### Problem 1
Rewrite the paragraph of the blog post that begins "I would advise against clicking" as a short bulleted list that keeps its main points.
### Problem 2
Print, word for word, the part of the blog post that opens with the words containing "Friday grab-bag" and closes with "been wiped out.".

Document text start

Friday, September 27, 2013

Friday grab-bag

● It seems pretty clear to me that Eric Schlosser’s Command and Control is the most important non-fiction book of the year – certainly the most chilling. Louis Menand’s New Yorker review does the honors. One excerpt:

Because a nineteen-year-old airman performing regular maintenance accidentally let a socket slip out of his wrench, a Titan II missile became a time bomb, and there was no way to turn off the timer. … If it had detonated, most of the state of Arkansas would have been wiped out.

● I would advise against clicking through to this Belle Waring screed on why male authors suck. I do not understand why this piece has gotten so much love on the Internet – I find it self-indulgent, smug, and ultimately far more mean-spirited, boring and closed-minded than the authors she criticizes.

Document text end
Given entries start

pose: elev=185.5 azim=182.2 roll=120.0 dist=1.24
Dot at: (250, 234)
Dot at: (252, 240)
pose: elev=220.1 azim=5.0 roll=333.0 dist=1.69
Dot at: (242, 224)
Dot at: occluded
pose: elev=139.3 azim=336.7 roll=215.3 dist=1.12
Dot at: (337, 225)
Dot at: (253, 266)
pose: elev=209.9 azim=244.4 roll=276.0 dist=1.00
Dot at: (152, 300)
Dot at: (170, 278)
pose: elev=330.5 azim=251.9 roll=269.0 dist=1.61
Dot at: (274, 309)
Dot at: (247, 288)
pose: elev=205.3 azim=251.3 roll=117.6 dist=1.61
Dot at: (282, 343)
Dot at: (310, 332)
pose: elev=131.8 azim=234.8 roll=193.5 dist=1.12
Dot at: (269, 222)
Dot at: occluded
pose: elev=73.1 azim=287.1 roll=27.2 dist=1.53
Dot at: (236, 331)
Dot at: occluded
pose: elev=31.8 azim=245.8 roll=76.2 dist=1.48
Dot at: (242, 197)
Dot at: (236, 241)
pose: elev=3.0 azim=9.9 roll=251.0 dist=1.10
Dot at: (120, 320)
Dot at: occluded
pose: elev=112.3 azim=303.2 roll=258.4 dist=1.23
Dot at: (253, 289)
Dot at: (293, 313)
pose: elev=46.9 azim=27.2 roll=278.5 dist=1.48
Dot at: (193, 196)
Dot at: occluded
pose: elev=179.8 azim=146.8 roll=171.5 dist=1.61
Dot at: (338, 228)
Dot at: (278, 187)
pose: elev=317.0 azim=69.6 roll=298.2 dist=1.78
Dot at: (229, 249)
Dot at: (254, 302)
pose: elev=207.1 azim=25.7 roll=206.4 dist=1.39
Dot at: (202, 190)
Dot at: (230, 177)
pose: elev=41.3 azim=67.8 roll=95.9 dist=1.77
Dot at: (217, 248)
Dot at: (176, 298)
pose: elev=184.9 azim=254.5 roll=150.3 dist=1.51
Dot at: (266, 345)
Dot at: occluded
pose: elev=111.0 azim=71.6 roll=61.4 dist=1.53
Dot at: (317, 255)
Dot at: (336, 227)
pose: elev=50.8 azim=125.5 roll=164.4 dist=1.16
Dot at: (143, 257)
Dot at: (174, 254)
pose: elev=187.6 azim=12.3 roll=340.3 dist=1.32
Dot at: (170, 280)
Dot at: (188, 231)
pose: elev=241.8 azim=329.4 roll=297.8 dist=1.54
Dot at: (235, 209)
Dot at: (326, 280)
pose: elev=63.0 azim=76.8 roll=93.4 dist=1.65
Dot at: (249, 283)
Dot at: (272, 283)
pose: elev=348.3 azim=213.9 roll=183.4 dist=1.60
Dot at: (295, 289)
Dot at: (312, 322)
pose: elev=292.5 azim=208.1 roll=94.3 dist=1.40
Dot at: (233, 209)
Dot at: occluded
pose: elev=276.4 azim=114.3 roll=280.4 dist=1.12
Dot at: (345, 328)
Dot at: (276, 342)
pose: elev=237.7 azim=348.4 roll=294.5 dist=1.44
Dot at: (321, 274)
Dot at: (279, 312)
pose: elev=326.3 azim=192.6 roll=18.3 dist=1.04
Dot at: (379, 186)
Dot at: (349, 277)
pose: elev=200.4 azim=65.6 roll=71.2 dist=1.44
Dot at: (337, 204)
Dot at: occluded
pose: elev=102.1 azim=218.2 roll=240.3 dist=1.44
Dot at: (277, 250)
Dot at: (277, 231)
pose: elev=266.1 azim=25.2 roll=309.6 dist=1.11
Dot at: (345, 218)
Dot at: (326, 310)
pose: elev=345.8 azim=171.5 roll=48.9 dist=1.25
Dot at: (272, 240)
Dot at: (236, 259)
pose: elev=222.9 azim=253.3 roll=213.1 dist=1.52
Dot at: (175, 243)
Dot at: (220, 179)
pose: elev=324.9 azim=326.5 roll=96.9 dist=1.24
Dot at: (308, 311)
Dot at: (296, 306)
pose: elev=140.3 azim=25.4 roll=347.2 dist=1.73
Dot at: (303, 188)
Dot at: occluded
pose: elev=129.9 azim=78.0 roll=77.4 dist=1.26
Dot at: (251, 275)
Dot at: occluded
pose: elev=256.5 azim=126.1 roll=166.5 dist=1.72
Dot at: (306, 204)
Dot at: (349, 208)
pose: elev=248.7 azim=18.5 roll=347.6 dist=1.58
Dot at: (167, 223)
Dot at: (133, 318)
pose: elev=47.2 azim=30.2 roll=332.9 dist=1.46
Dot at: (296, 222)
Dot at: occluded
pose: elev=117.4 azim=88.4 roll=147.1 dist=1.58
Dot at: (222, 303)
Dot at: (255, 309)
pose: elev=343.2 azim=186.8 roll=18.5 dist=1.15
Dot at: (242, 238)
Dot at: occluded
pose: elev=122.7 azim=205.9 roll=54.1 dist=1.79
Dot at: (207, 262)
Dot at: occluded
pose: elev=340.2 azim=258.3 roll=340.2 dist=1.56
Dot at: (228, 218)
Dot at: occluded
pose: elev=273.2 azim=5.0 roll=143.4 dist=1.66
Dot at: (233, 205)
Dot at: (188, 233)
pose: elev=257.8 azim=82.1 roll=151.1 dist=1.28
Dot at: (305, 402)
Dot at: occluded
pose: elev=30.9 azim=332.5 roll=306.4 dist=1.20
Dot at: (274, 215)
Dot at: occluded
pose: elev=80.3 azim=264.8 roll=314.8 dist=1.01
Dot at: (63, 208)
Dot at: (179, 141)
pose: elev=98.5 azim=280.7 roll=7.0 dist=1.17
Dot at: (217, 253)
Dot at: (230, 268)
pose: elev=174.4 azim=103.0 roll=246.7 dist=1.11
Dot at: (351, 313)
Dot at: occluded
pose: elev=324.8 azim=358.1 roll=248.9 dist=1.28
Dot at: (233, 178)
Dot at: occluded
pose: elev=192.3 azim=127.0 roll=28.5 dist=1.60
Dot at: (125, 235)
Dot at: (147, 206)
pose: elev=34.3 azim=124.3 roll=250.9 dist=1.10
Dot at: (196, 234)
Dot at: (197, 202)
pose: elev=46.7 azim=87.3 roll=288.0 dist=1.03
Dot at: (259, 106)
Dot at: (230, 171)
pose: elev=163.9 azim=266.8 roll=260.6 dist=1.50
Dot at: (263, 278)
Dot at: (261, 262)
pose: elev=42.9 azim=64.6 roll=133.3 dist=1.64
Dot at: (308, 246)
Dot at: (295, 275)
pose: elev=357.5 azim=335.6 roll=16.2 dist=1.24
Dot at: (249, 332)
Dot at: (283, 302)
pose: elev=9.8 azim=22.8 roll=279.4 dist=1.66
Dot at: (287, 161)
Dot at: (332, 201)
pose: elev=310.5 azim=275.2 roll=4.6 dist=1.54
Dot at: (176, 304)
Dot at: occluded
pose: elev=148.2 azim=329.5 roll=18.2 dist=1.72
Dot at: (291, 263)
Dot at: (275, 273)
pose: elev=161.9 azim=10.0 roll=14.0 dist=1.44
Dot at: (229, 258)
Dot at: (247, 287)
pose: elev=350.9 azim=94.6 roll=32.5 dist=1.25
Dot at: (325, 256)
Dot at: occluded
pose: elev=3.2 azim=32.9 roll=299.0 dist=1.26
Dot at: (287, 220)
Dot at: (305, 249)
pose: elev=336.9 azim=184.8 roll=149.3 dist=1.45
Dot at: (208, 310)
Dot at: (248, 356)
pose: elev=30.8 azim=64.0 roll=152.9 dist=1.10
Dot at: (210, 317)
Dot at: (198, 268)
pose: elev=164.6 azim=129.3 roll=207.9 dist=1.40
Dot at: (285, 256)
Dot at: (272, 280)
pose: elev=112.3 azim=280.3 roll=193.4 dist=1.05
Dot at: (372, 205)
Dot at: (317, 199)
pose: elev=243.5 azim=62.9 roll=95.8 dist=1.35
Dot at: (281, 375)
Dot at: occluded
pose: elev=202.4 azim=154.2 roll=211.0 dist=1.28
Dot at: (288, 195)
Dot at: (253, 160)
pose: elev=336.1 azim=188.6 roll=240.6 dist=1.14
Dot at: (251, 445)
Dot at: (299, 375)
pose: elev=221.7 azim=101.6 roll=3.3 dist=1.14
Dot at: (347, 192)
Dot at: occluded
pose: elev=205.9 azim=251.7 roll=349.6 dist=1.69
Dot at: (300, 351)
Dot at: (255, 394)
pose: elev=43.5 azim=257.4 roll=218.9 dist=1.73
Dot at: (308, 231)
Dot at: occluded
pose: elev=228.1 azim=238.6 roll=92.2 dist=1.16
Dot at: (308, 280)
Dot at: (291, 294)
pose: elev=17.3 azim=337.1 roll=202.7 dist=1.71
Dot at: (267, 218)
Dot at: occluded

Given entries end

### Solution 1
- The writer advises against clicking through to a Belle Waring screed on why male authors suck.
- The writer does not understand why the piece has gotten so much love on the Internet.
- The writer finds it self-indulgent and smug, and more mean-spirited, boring and closed-minded than the authors she criticizes.

### Solution 2
Friday grab-bag

● It seems pretty clear to me that Eric Schlosser’s Command and Control is the most important non-fiction book of the year – certainly the most chilling. Louis Menand’s New Yorker review does the honors. One excerpt:

Because a nineteen-year-old airman performing regular maintenance accidentally let a socket slip out of his wrench, a Titan II missile became a time bomb, and there was no way to turn off the timer. … If it had detonated, most of the state of Arkansas would have been wiped out.